Despite her negative image in the media, Lindsay Lohan is a remarkable young actress who first made audiences take notice in the fun and refreshing teen comedy Mean Girls. Lohan has stumbled a bit in subsequent adolescently-geared projects like Herbie: Fully Loaded and Just My Luck, but she has also successfully separated herself from her teen queen image by taking on supporting roles in Robert Altman's A Prairie Home Companion and Emilio Estevez's Bobby. Lohan continues her dramatic turn in director Gary Marshall's latest film Georgia Rule.

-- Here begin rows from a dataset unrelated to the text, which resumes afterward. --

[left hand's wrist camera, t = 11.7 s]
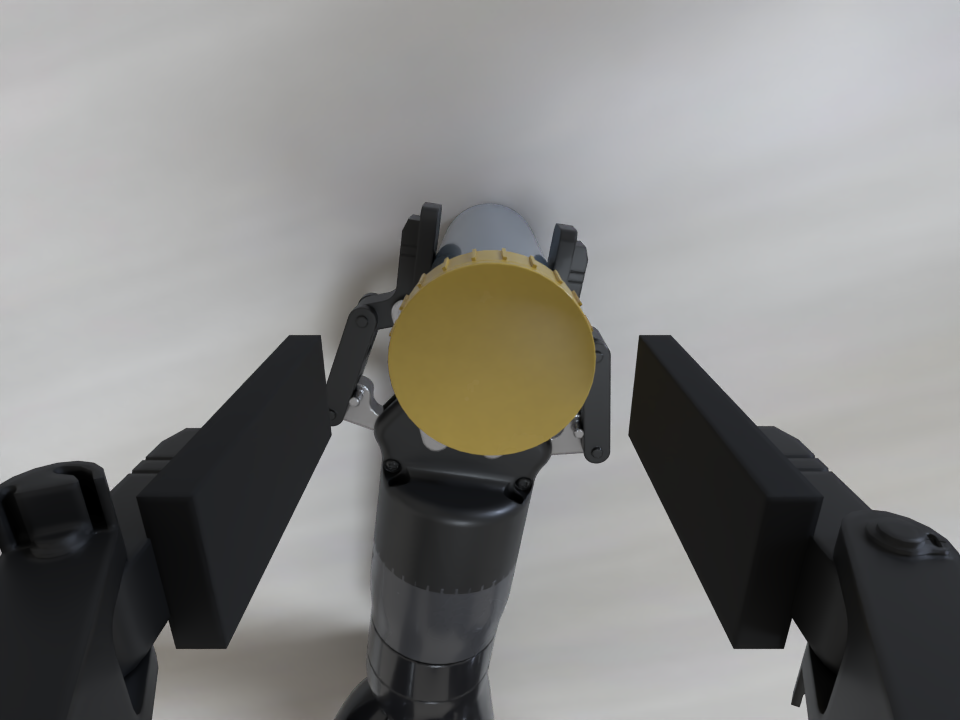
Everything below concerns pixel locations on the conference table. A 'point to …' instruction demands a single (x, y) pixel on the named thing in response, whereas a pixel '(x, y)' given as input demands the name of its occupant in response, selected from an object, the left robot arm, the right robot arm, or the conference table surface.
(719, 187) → the conference table surface
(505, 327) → the lid
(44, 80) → the conference table surface
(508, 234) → the jar
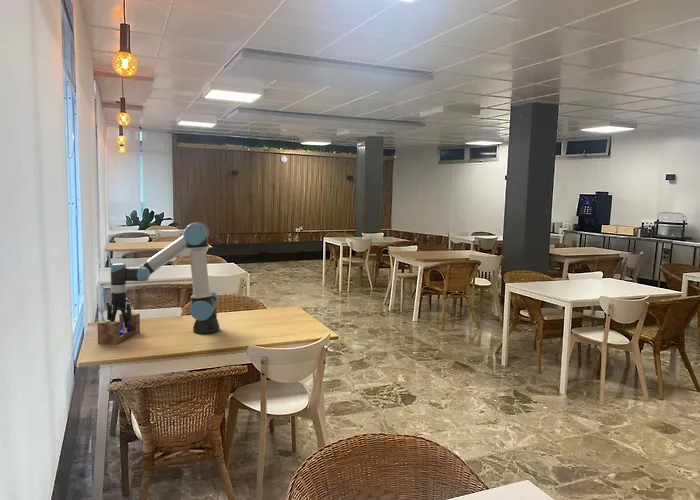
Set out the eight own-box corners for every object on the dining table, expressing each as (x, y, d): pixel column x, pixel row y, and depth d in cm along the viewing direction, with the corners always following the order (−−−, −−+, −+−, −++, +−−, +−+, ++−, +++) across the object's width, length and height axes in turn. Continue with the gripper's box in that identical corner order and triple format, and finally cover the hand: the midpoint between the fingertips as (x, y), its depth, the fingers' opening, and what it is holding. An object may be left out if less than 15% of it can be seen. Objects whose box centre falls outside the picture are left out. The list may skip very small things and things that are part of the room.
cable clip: (122, 331, 285) (122, 321, 284) (129, 332, 284) (129, 321, 284) (109, 337, 273) (108, 326, 272) (116, 338, 272) (116, 327, 272)
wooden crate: (139, 332, 290) (139, 312, 289) (115, 344, 267) (115, 322, 265) (123, 331, 291) (123, 311, 290) (97, 343, 268) (97, 321, 267)
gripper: (138, 291, 279) (139, 332, 281) (107, 289, 281) (108, 330, 284) (130, 293, 271) (131, 335, 274) (98, 292, 274) (99, 333, 276)
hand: (119, 332), depth 279 cm, fingers open, 6 cm apart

Lohan stars as Rachel, a reckless teenager sent by her mother Lilly (Felicity Huffman) and stepfather Arnold (Cary Elwes) to live with her grandmother Georgia (Jane Fonda) in a small-town in Idaho for the summer before her freshman year of college. Rachel immediately begins her visit on the wrong foot, foolishly seducing the ignorant and innocent Mormon boy Harlan (Garrett Hedlund), and dropping an unexpected bombshell in a conversation with her new boss, local veterinarian Simon (Dermot Mulroney).

Rachel disposes of the fact that she has been sexually abused by her stepfather Arnold since she was twelve-years old, which shocks and worries her grandmother Georgia. Georgia alerts Rachel's unaware mother Lilly about the ongoing abuse, but Lilly has a hard time trusting her wild child based on Rachel's careless behavior over the years.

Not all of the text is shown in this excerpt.